A solução, passa assim, segundo a CGTP, por em cada local de trabalho se negociarem formas de garantir a proteção da saúde, que as empresas saibam o que pode ser feito e quais os seus limites e que, a par disto, haja mais oferta de transportes, que se mantém deficitária.
As empresas de Lisboa e Porto vão poder alterar os horários de entrada e saída, organizando-os de forma desfasada, tendo apenas de consultar previamente os trabalhadores e representantes, havendo trabalhadores que não são obrigados a aceitar a mudança.
A medida consta da proposta de decreto-lei que o Governo remeteu aos parceiros sociais e aos quais é pedido que enviem o seu parecer até ao final da próxima quarta-feira, antes de o diploma ser aprovado em Conselho de Ministros.
A proposta de projeto-lei, a que a Lusa teve acesso, operacionaliza uma das medidas contempladas na resolução do Conselho de Ministros que declara a situação de contingência no âmbito da pandemia de covid-19 sobre a criação de horários diferenciados de entrada e saída ou de pausas e de refeições por parte das empresas das áreas metropolitanas de Lisboa e do Porto.
Além das situações em que o trabalhador invoque prejuízo sério, a proposta determina que os trabalhadores "com menores de 12 anos a seu cargo podem não aceitar" a alteração do horário.

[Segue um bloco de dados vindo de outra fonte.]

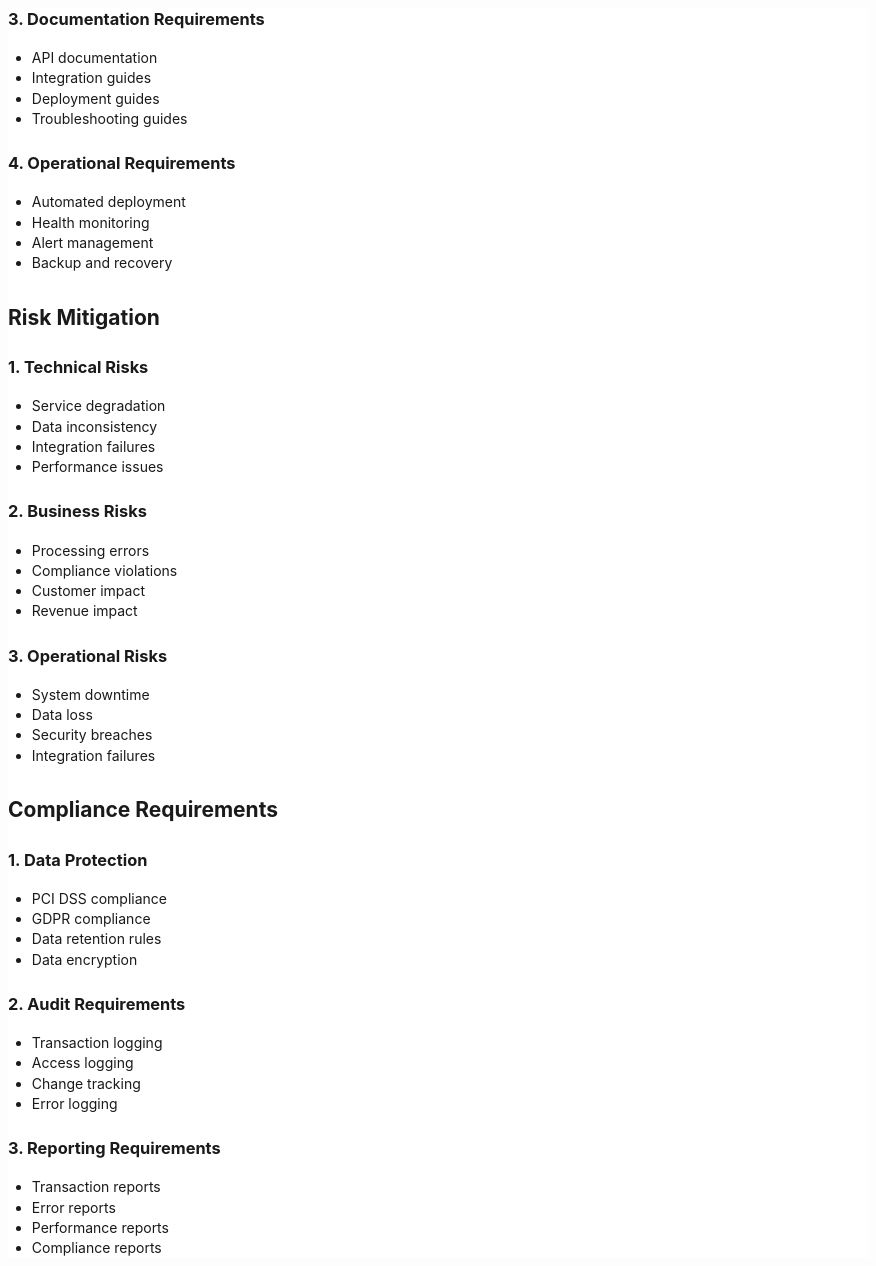 ### 3. Documentation Requirements
- API documentation
- Integration guides
- Deployment guides
- Troubleshooting guides

### 4. Operational Requirements
- Automated deployment
- Health monitoring
- Alert management
- Backup and recovery

## Risk Mitigation

### 1. Technical Risks
- Service degradation
- Data inconsistency
- Integration failures
- Performance issues

### 2. Business Risks
- Processing errors
- Compliance violations
- Customer impact
- Revenue impact

### 3. Operational Risks
- System downtime
- Data loss
- Security breaches
- Integration failures

## Compliance Requirements

### 1. Data Protection
- PCI DSS compliance
- GDPR compliance
- Data retention rules
- Data encryption

### 2. Audit Requirements
- Transaction logging
- Access logging
- Change tracking
- Error logging

### 3. Reporting Requirements
- Transaction reports
- Error reports
- Performance reports
- Compliance reports
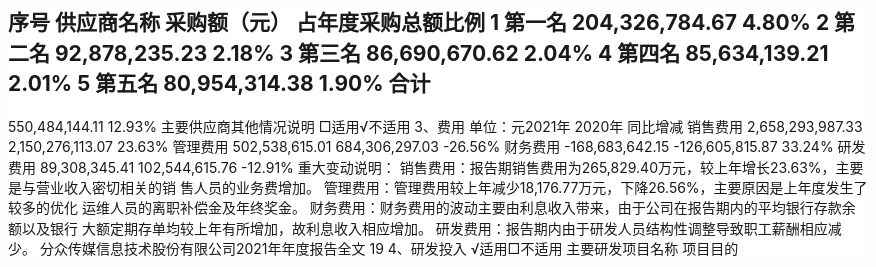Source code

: 序号
供应商名称
采购额（元）
占年度采购总额比例
1
第一名
204,326,784.67
4.80%
2
第二名
92,878,235.23
2.18%
3
第三名
86,690,670.62
2.04%
4
第四名
85,634,139.21
2.01%
5
第五名
80,954,314.38
1.90%
合计
--
550,484,144.11
12.93%
主要供应商其他情况说明
□适用√不适用
3、费用
单位：元2021年
2020年
同比增减
销售费用
2,658,293,987.33
2,150,276,113.07
23.63%
管理费用
502,538,615.01
684,306,297.03
-26.56%
财务费用
-168,683,642.15
-126,605,815.87
33.24%
研发费用
89,308,345.41
102,544,615.76
-12.91%
重大变动说明：
销售费用：报告期销售费用为265,829.40万元，较上年增长23.63%，主要是与营业收入密切相关的销
售人员的业务费增加。
管理费用：管理费用较上年减少18,176.77万元，下降26.56%，主要原因是上年度发生了较多的优化
运维人员的离职补偿金及年终奖金。
财务费用：财务费用的波动主要由利息收入带来，由于公司在报告期内的平均银行存款余额以及银行
大额定期存单均较上年有所增加，故利息收入相应增加。
研发费用：报告期内由于研发人员结构性调整导致职工薪酬相应减少。
分众传媒信息技术股份有限公司2021年年度报告全文
19
4、研发投入
√适用□不适用
主要研发项目名称
项目目的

Também os trabalhadores com capacidade de trabalho reduzida, deficiência ou doença crónica, bem como as grávidas, puérperas e lactantes e os trabalhadores menores "estão dispensados" de trabalhar de acordo com o novo horário fixado pelo empregador, quando o mesmo "puder prejudicar a sua saúde ou segurança no trabalho".
A alteração de horários, mediante a sua organização de forma desfasada pretende evitar aglomerações na empresa e contribuir para uma menor concentração de pessoas que utilizam os transportes públicos durante as horas de ponta.
Segundo o documento, a criação de horários diferenciados nas entradas e saídas, pausas ou trocas de turnos tem de ser observada nos locais de trabalho, "incluindo áreas comuns, instalações de apoio e zonas de acesso" em que se verifique a prestação de trabalho em simultâneo de 50 ou mais trabalhadores.
O envio do documento sem discussão tripartida na Concertação Social preocupou também o secretário-geral da UGT, Carlos Silva, que entende que o diploma deixa "campo aberto" para serem exercidas "pressões sobre os trabalhadores" que, acredita, terão pouca margem para recusar e invocar prejuízo sério.
À Lusa, Carlos Silva alertou ainda para a fragilidade da consulta prévia prevista no documento nos casos em que não existem nas empresas estruturas sindicais e representativas dos trabalhadores e criticou também o facto de o Governo se preparar para aprovar o diploma sem antes o discutir com os parceiros socais, pedindo-lhes apenas que façam chegar um parecer.